To practice, of course, is to perform an activity repeatedly, attempting to improve proficiency. To practice is to iterate, to refine, to redesign. To practice is to continually improve the craft. And craft, here, could mean many things — it’s the art of writing a joke and performing it on stage or working through the construction of a page layout or formal exercise. But practice isn’t just about form, it’s also about ideas and questions and voice — now just how you tell the joke but what the joke says, not just what the work looks like but you are saying through it.
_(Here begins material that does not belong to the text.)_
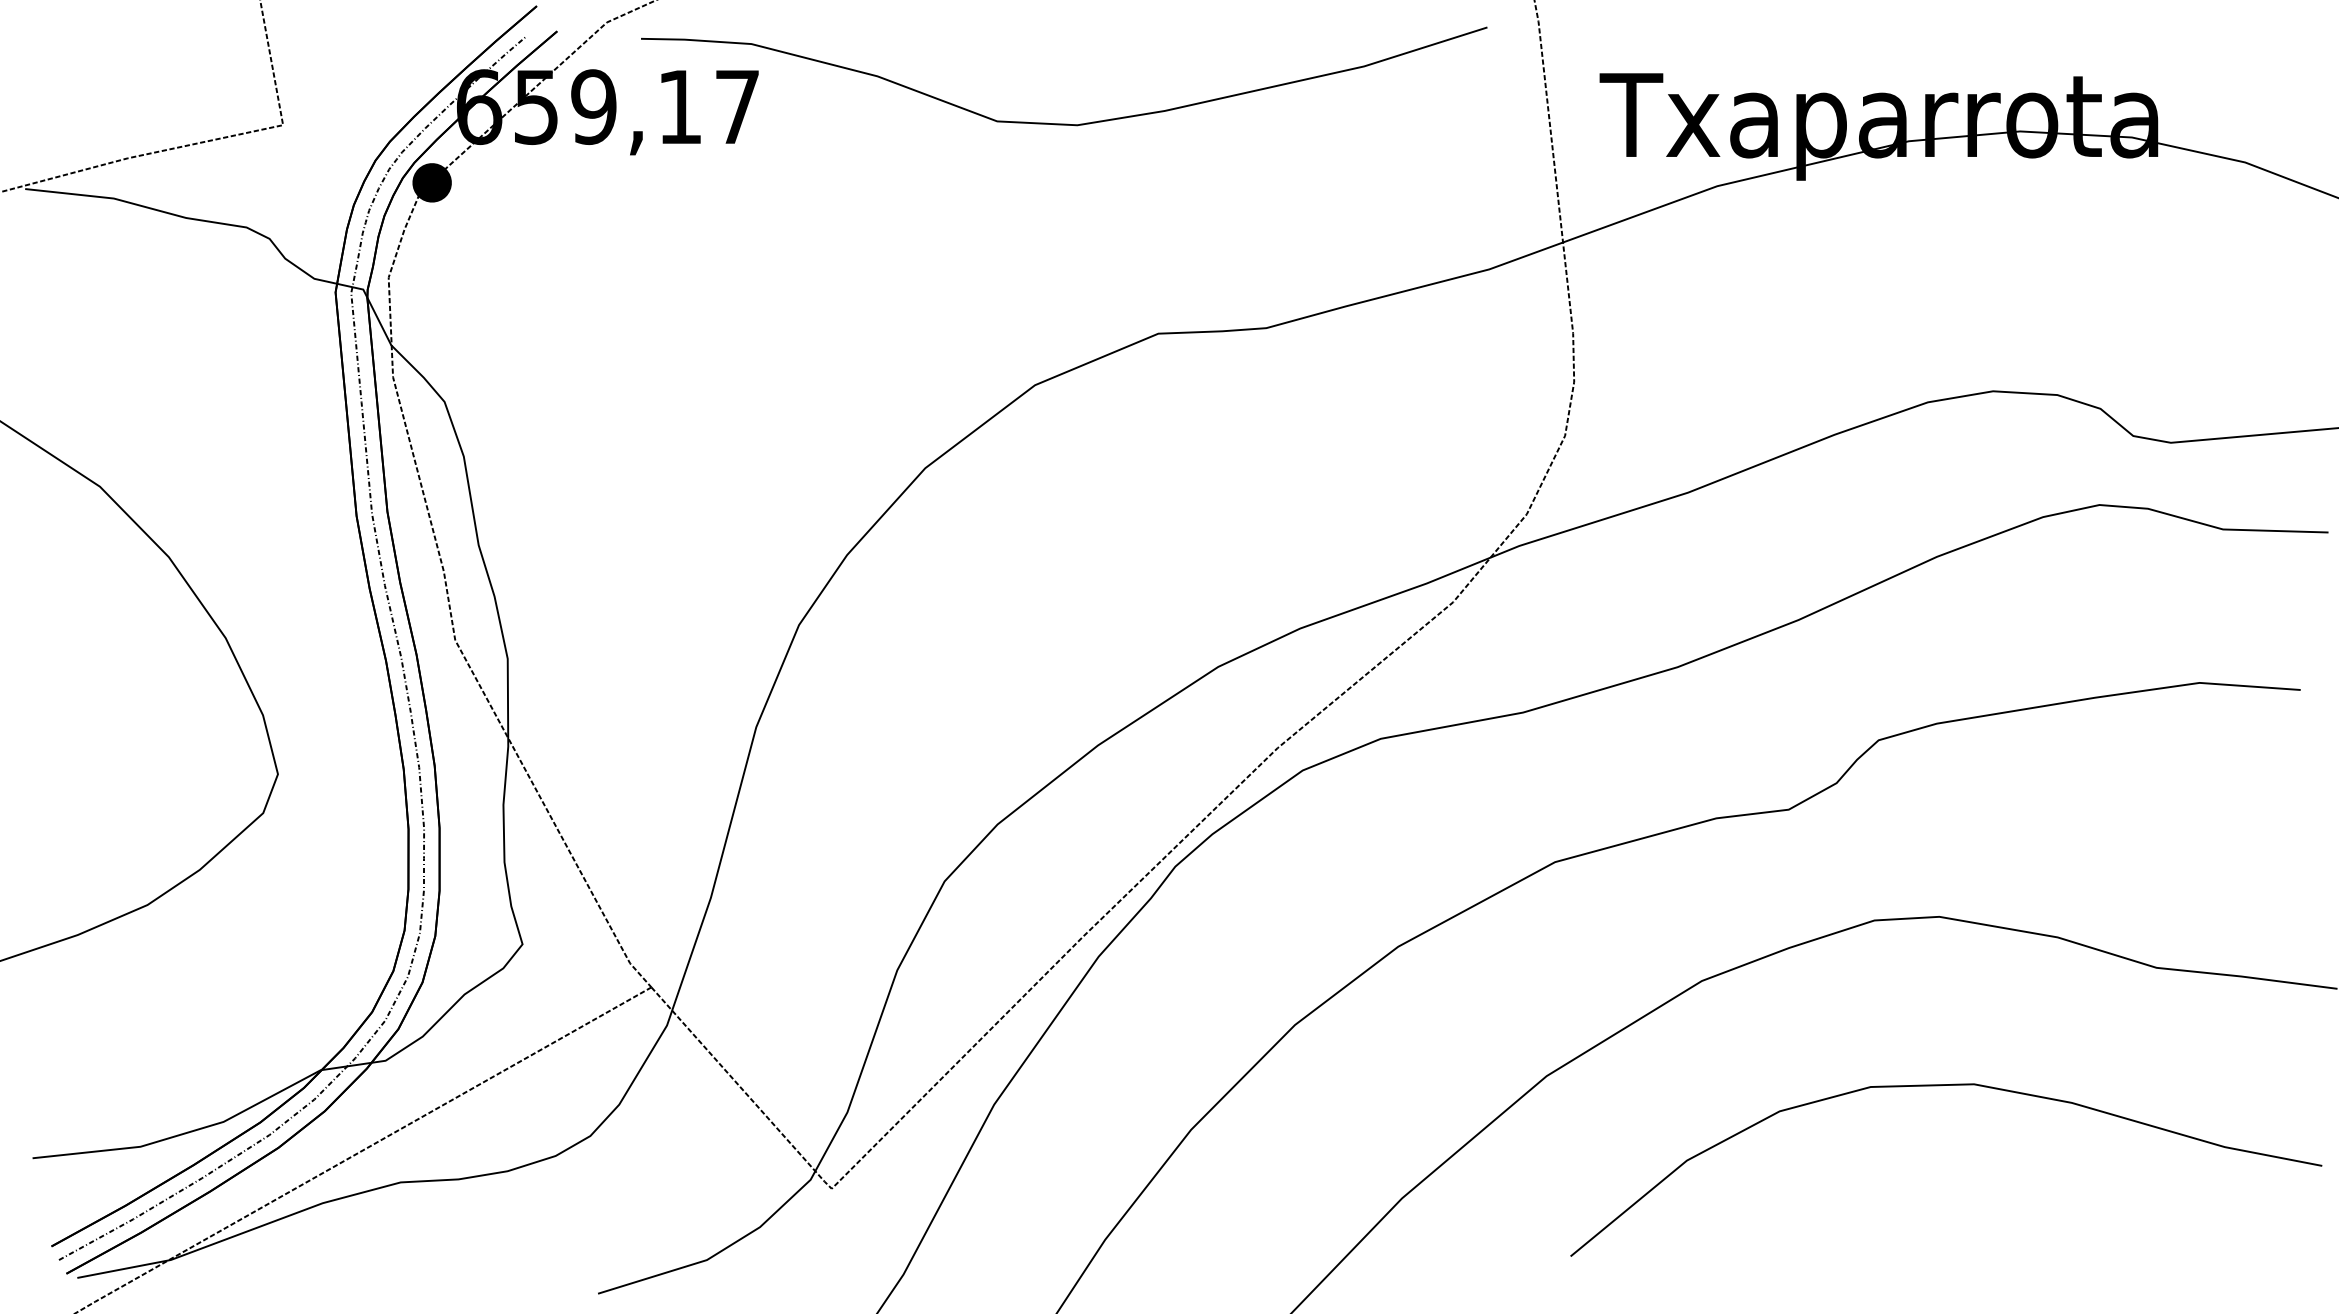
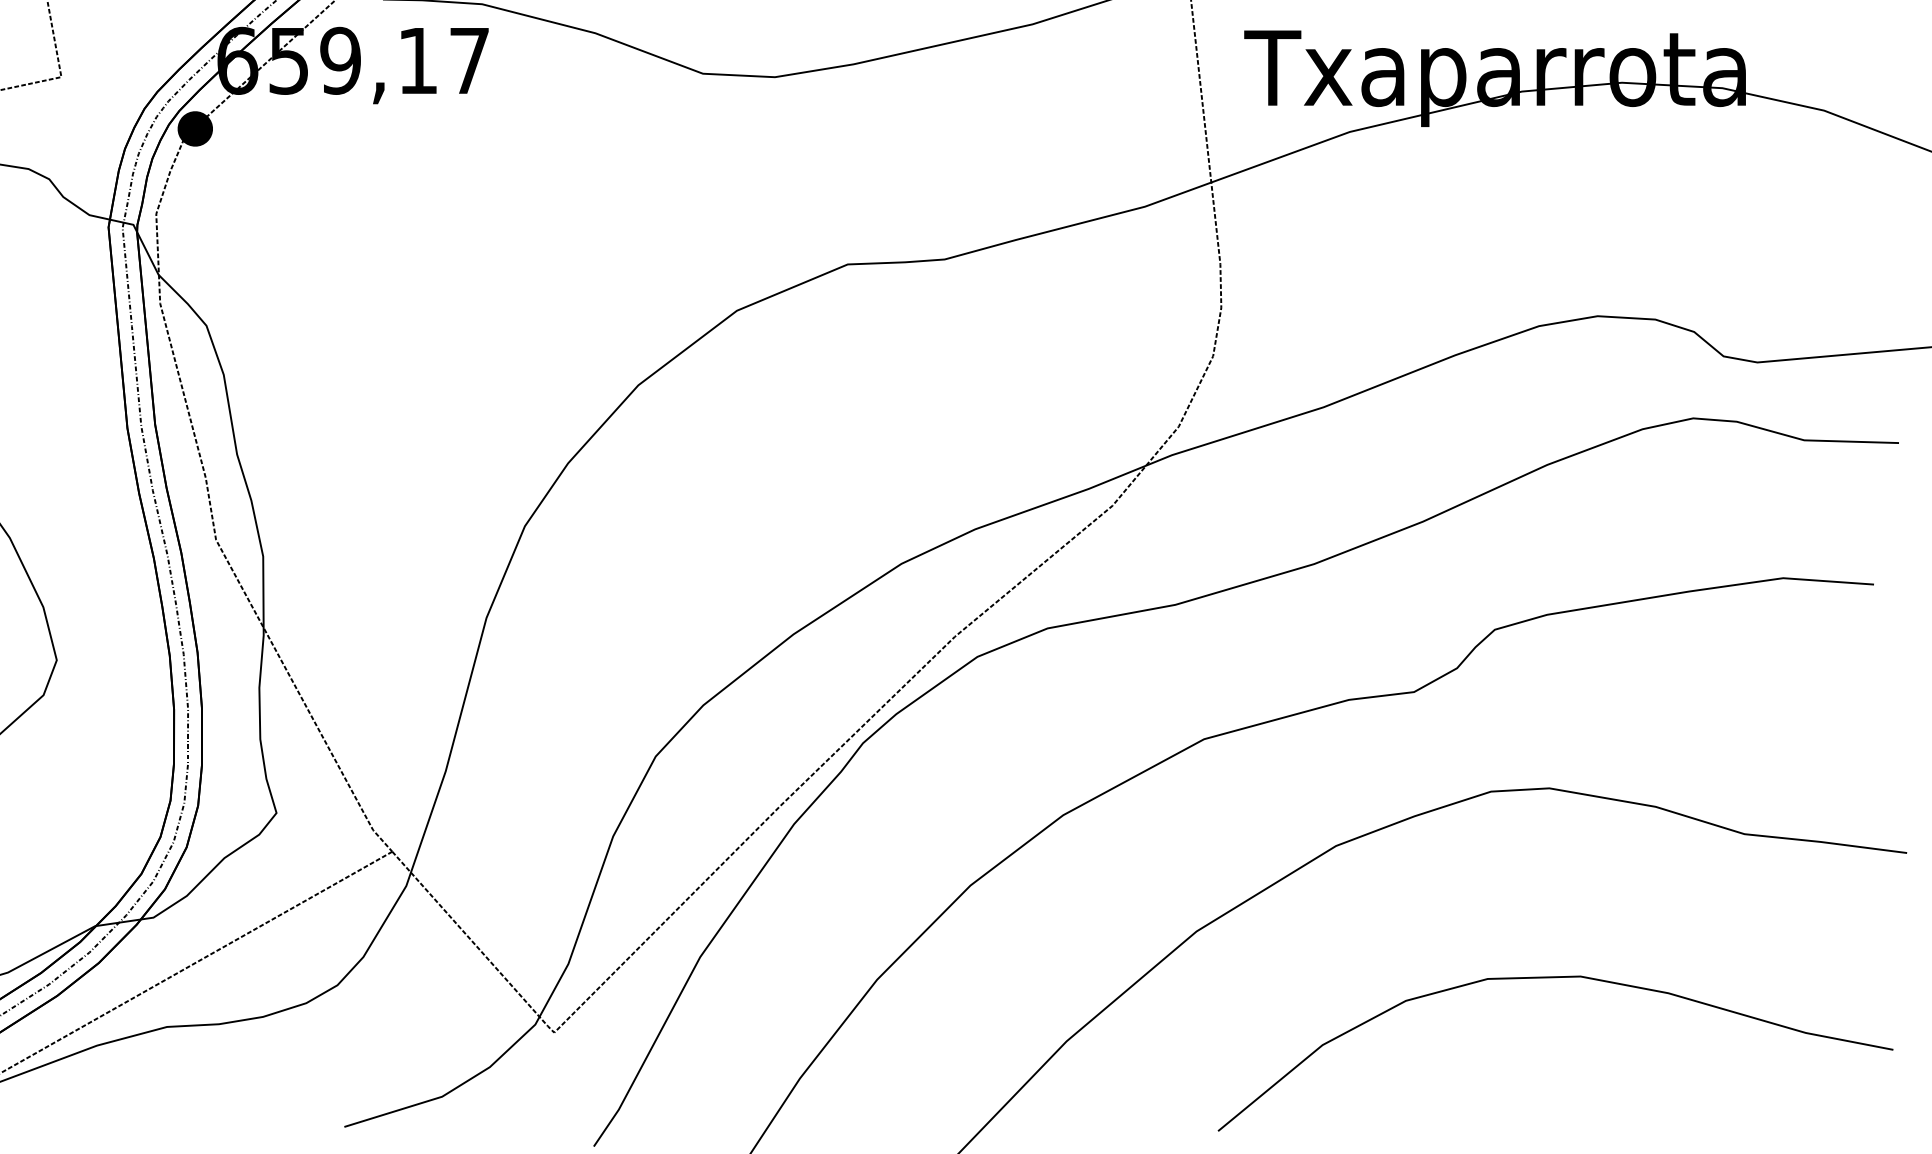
curve: (1940, 1086) -> (1550, 978), moved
This happens on individual projects but there is also the iterating, refining, and redesigning that takes place over the arc of a career. I think about Martin Venezky who keeps drawing and painting every day or how Daniel Eatock has drawn literally thousands of free-hand circles in an attempt to make a perfect circle. You see artists who paint the same person over and over; photographers who return to the same locations, the same themes. Sculptors who use the same material. Here practice is only partially about proficiency. It’s also about working through ideas with the material.
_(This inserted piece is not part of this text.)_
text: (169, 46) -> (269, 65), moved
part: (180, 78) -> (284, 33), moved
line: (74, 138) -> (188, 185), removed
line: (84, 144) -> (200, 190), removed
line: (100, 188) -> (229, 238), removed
This is the process of the standup comic, but they do it in public, in front of people. What’s the analogy to design? Posting on Instagram? (And btw, isn’t that what blogs were for ten years ago: a way of working through ideas in public?)

Anyway. I’m writing this for myself; as a reminder to embrace the grind, to enjoy the process and the failures and the ever-so-slowly getting better. To remember to revel in the practice as much as the performance. And maybe most importantly: to find ways to make those one in the same.


  1. And because I was curious to see how the book was structured and the interviews edited as I begin thinking about some sort of book collecting Scratching the Surface interviews. 

  2. In an academic environment practice is often pitted against — either as the opposite of or as the result of — theory. Theory and practice. Practice – or praxis, in this instance, is the application of theory in a material setting. 

  3. I think a lot about something Peter Mendelsund wrote in his 2014 monograph, Cover, where he reflects on his mid-life career change from concert pianist to book cover design: “Design is not performed. It is, rather, endlessly rehearsed. Designing is like practicing: one iterates; makes amendments; tries new avenues…” he writes, “Practicing is a snap, as one is allowed, expected even, to make mistakes. Practicing is a judgement-free zone. Mistakes are not allowed in concert halls.”